Since last year I've been having a lot of conversations that start with someone asking me a specific question:
"So what's your game about?"
"Cyberpunk, lasers, katanas, turbo grind rails & lots of juice."
That's how I introduce Gunkatana, the game I'm now developing as a full time indie developer.  Gunkatana was born from a confluence of two events.
The London Game Space hosted an event to showcase locally sourced local multiplayer games.  I had never shown a game to anyone and have them play it and critique it before. I was just starting to get my feet wet developing prototypes in Unity.  I tinkered with a very early top down action game I was working on and tacked a second player on it. Challenged myself to go ahead and show that game at the event.
I developed that first draft of Gunkatana as an attempt to decipher what made Hotline Miami tick.  Watching Hotline Miami's sequel trailer was the second pivotal event. It has inspired me in those initial game dev hours and ever since.
The feedback I got from that initial demo was great. It was already somewhat fun, if incredibly basic and unpolished. Players gave me tons of ideas of where to take it next.  The core gameplay was already there: lasers and turbo speed grind rails.

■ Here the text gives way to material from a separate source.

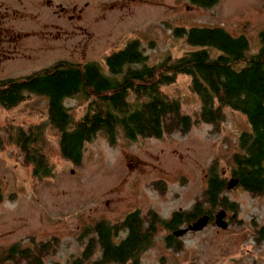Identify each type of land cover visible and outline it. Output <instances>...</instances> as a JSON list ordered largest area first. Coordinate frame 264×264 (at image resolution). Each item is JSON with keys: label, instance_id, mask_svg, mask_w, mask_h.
Returning a JSON list of instances; mask_svg holds the SVG:
<instances>
[{"label": "rangeland", "instance_id": "obj_1", "mask_svg": "<svg viewBox=\"0 0 264 264\" xmlns=\"http://www.w3.org/2000/svg\"><path fill=\"white\" fill-rule=\"evenodd\" d=\"M62 7L72 16L52 13ZM13 9L19 15L13 21L19 31H33L19 41L20 52L31 56L19 57V76L62 58L94 60L106 72L105 55L131 39L140 41L149 64L157 63L193 48L173 35L172 28L181 25H220L231 34H245L249 52H255L264 28V0H219L209 7L189 0H51L50 5L44 0H0V12L10 14ZM189 82V75L178 74L161 89L178 98L182 112L194 117L200 101ZM64 103L76 117L84 110L81 97ZM46 118L44 96L32 95L9 109L0 104V264H13L3 256L9 246L23 247L52 236L59 245L45 261L65 263L87 242L79 237L85 227L101 218L117 220L136 205L142 211L152 207L163 217L179 207L188 209L209 165L227 173L233 167L238 136L249 128L242 113L226 108L216 130L196 121L185 133L161 138L131 140L118 132L114 143L99 133L85 143L80 164H74L61 156L58 133ZM36 123H45L43 147L52 166L51 174L42 177L32 174V165L24 162L8 136L18 126ZM236 193L230 196H239ZM242 202L241 216L246 219L255 210L246 199ZM162 234L142 252V264H264V240H182L177 251L165 246ZM201 235L208 231L195 236Z\"/></svg>", "mask_w": 264, "mask_h": 264}, {"label": "trees", "instance_id": "obj_2", "mask_svg": "<svg viewBox=\"0 0 264 264\" xmlns=\"http://www.w3.org/2000/svg\"><path fill=\"white\" fill-rule=\"evenodd\" d=\"M218 1L189 0L204 7ZM172 33L193 48L149 64L140 41L131 39L105 55L106 72L96 61L59 60L52 66L19 76V83L6 89L7 93H19V97L0 98V104L9 109L27 99V93L46 95L45 123L58 133L61 156L74 164H80L85 143L99 133L114 143L118 132L131 140L161 138L175 132L185 133L196 121L210 123L216 130L225 119L226 108H230L242 113L249 125L238 136L232 171L263 172L264 28L259 33V48L255 52H249L245 34H231L220 25L174 26ZM178 74L190 76L189 88L199 98L200 108L194 117L182 112L178 98L161 89L174 82ZM69 97H81L85 102L83 112L77 117L64 103ZM45 123L18 126L8 133L9 141L14 140L24 162L32 165V174L37 177L52 172L43 147ZM3 141L0 134V148ZM131 215L128 213L116 223L97 221L87 231L83 230L79 237H88L87 242L80 253L65 263L45 261L59 245L57 236L32 240L31 245L23 247L11 245L3 256L13 264H142L139 253L152 240H132V232L118 243L112 240L118 229L130 227L134 221L138 227V218ZM172 246L178 251L183 244L178 241Z\"/></svg>", "mask_w": 264, "mask_h": 264}, {"label": "flooded vegetation", "instance_id": "obj_3", "mask_svg": "<svg viewBox=\"0 0 264 264\" xmlns=\"http://www.w3.org/2000/svg\"><path fill=\"white\" fill-rule=\"evenodd\" d=\"M44 2L48 5L51 4V0H44ZM75 8L76 5L73 4L71 9L75 10ZM80 9L78 12H80ZM52 13L57 16H72V13L67 12L66 7L52 9ZM77 16H79V14ZM7 19L10 20L8 24L6 23ZM18 19L19 15L15 14L14 9L10 14H8V10L4 13L0 12V98L9 97L11 99H17L19 97V93L12 91L7 93L6 89L14 83H19V57H21V59L31 57L29 54H25L22 51L20 52L22 47L19 46V41H22L26 36L32 35L33 31H19V25L13 22ZM59 60H67L68 63H83L62 58L38 69L52 66ZM32 95L46 97L43 93H27L28 98ZM262 164L263 172L261 173H236L233 172L231 168L228 173L225 169L221 172H216L215 167L211 164L199 181L201 187L200 193L198 195H196V193V196L194 195V200L188 209L179 207L178 209L172 210L169 216L163 217L152 207L142 211L140 207L136 205L117 220L97 219L91 225L85 227V229L87 231V228H90L97 221L116 223L122 220L128 213H131V217L134 215V218H138V227L135 226L134 221L133 225H130V227L128 225L118 229L115 234L112 235V240H115L117 243L119 240H124L131 236V232L133 234L132 240H154L158 233L161 234V232H163L161 240L164 241L167 248L172 250V245L182 240H255V242H257V240H264V163L262 162ZM232 178L236 179V182L232 187L228 188V181ZM232 193L239 194L241 197H232L230 196ZM246 196L248 198H246ZM243 198L246 199L255 210L251 211L246 219L241 216ZM107 203L108 200H106V204ZM219 210L224 211L222 216V219L226 222V227L224 228L218 226L215 222V217ZM200 216H207L206 225L201 229L191 230L188 228L180 235L175 234V230L187 228ZM174 219L176 220L173 221ZM243 223L248 224L249 227H246V225L243 226ZM206 231H208L207 236H195L198 233L203 234V232ZM87 233L89 236L92 234V232ZM192 235H194V237ZM221 235L225 236L221 237ZM85 239L87 240L88 237ZM149 246L143 251L148 249ZM143 251L139 253V261L141 263V254Z\"/></svg>", "mask_w": 264, "mask_h": 264}, {"label": "water", "instance_id": "obj_4", "mask_svg": "<svg viewBox=\"0 0 264 264\" xmlns=\"http://www.w3.org/2000/svg\"><path fill=\"white\" fill-rule=\"evenodd\" d=\"M235 182H236V179H233V178L230 179L228 181L227 187L228 188L232 187ZM223 213H224L223 210H219L215 217L216 224L222 228L226 227V222L222 219ZM206 222H207V216H200L192 224H190L187 228H179L175 230V234L180 235L184 233L188 228L191 230L201 229L203 226L206 225Z\"/></svg>", "mask_w": 264, "mask_h": 264}]
</instances>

The speed rails started off as quick way to implement the Matrix's wall running. I wanted to create a game with that sense of speed and action, letting you speed along the walls, Mirror's Edge like.

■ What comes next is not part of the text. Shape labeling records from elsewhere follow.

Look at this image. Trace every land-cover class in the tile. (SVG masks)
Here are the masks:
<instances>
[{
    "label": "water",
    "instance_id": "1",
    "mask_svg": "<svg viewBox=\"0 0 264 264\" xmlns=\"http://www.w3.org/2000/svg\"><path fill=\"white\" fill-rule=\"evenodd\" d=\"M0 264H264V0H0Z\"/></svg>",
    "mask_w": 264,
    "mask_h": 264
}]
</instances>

Eventually I started laying the speed tracks anywhere in the level, and they became speed rails on the floor. The Gunkatana fighters attach their boots to them and zoom along the rails at high speeds, running over whoever's on the way, corpses thrown about and blood flying everywhere.
Sujan, one of the great friends I’ve made at the London Indies scene, told me to actually implement the Katana from the title. I did so. It's really fun writing C# classes called KatanaDashSlash.

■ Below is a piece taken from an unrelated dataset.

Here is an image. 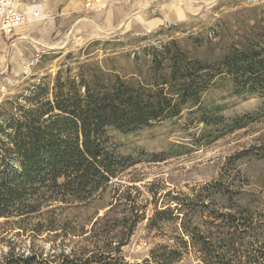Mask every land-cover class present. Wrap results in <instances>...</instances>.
<instances>
[{"label":"rangeland","instance_id":"rangeland-1","mask_svg":"<svg viewBox=\"0 0 264 264\" xmlns=\"http://www.w3.org/2000/svg\"><path fill=\"white\" fill-rule=\"evenodd\" d=\"M94 1L21 0L23 10L35 6L39 15L34 23L0 34L2 141L10 120L51 97L58 74L61 81L81 74L92 88L124 82L145 89L151 88L153 55L171 42L172 52L213 67L233 50L264 41V0H101L106 3L102 10L88 6ZM201 104L218 124L188 121L184 110L179 119L109 131L112 150L131 158L133 166L84 206L46 202L20 225V217L0 218V260L10 249L55 259L61 252L90 254L93 240H85L87 232L113 203L114 191L130 196L139 216H145L121 248L128 264L140 263L157 246L173 244L175 224L147 226L154 211L164 209L166 194L193 197L204 185L220 181L242 193L241 204L264 211V97L235 93L231 78L221 73ZM124 208L120 205L110 217L120 218ZM261 214L258 219H264ZM37 222L54 227L34 231ZM68 228L76 233L69 235ZM173 264L201 263L188 251Z\"/></svg>","mask_w":264,"mask_h":264},{"label":"trees","instance_id":"trees-1","mask_svg":"<svg viewBox=\"0 0 264 264\" xmlns=\"http://www.w3.org/2000/svg\"><path fill=\"white\" fill-rule=\"evenodd\" d=\"M170 46L174 42L153 55L151 88L135 89L124 82L92 88L81 74L65 81L58 74L49 99L10 120L6 141L0 139V218L20 217V225L43 203L84 206L100 196L134 164L112 150L109 131L130 132L179 119L184 110L188 121L218 124L201 96L221 73L231 78L235 93L264 97V41L233 50L213 67L172 52ZM228 189L216 181L193 197L166 194L164 209L155 210L147 226L175 224L173 244L155 247L134 264H173L188 251L201 264H264V219H258L264 211L241 204L242 193ZM113 198L87 232L85 240H93L90 254L61 252L55 259L10 249L0 264H128L121 248L145 216H139L130 196L114 191ZM120 205L127 207L122 216L110 217ZM44 227L54 226L37 222L33 229Z\"/></svg>","mask_w":264,"mask_h":264},{"label":"built area","instance_id":"built-area-1","mask_svg":"<svg viewBox=\"0 0 264 264\" xmlns=\"http://www.w3.org/2000/svg\"><path fill=\"white\" fill-rule=\"evenodd\" d=\"M89 4L88 6L96 7L98 10L106 7V3L101 0ZM20 5L21 0H0V34H9L28 22L37 20L39 15L37 7L29 6L25 11Z\"/></svg>","mask_w":264,"mask_h":264},{"label":"crops","instance_id":"crops-1","mask_svg":"<svg viewBox=\"0 0 264 264\" xmlns=\"http://www.w3.org/2000/svg\"><path fill=\"white\" fill-rule=\"evenodd\" d=\"M38 19V18H37ZM37 20H35V21H31V22H28L27 24H29V23H34V22H36ZM141 22H143V24H144V26L146 27L147 26V28H151V22H149V21H146V20H144L143 19V17H141ZM26 25V24H25ZM2 77H0V79H1Z\"/></svg>","mask_w":264,"mask_h":264},{"label":"bare ground","instance_id":"bare-ground-1","mask_svg":"<svg viewBox=\"0 0 264 264\" xmlns=\"http://www.w3.org/2000/svg\"><path fill=\"white\" fill-rule=\"evenodd\" d=\"M23 8V7H22Z\"/></svg>","mask_w":264,"mask_h":264}]
</instances>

I needed someone to bring the world of Gunkatana to life, and put out a call for artists on Twitter. A friend, Florian, recommended me one of his friends and thus I met CrazyArcadia.  CrazyArcadia knocked out a beautiful mockup, and I was in love with those pixels. It's always fascinating for me to suddenly see imagination becoming reality.  The core of Gunkatana is a competitive mix of dark futuristic themes and very mechanically tight gameplay, infused with combat from The Matrix and Equilibrium.  Seeing it come to life from my initial programmer art & OpenGameArt assets into something palpable, phosphorous & vibrant, it's an incredible experience.
Both me and CrazyArcadia are responsible for the game design and its a joy to discuss gameplay mechanics and level designs with him.  The result is what you see in this preliminary trailer, featuring original music by Electric Cafe of Aqua Kitty soundtrack fame.
Our stand at GameCity 2015, a volunteer driven games event at Nottingham, UK
Gunkatana was born from participating in the London indie dev community. The feedback I get when showing it and playing it at events has been invaluable and has helped shape where it's now, and will help shape where it's headed. It's also already received very positive press coverage at The Guardian and Impact Nottingham.
I'm incredibly proud of what we've achieved so far.
Tying together the efforts of CrazyArcadia, lead artist and game designer on the project, Sarah Schemske, writer for Gunkatana, João Nascimento, website designer, David Anstey, who designed one of our main characters, Nell F., who designed the wonderful poster art, Electric Cafe's music, while simultaneously adding new features, level building techniques, quality of life software engineering practices and just fun stuff like running over your enemies when grinding the rails, makes me incredibly happy.
Gunkatana is due for release in the first half of 2016.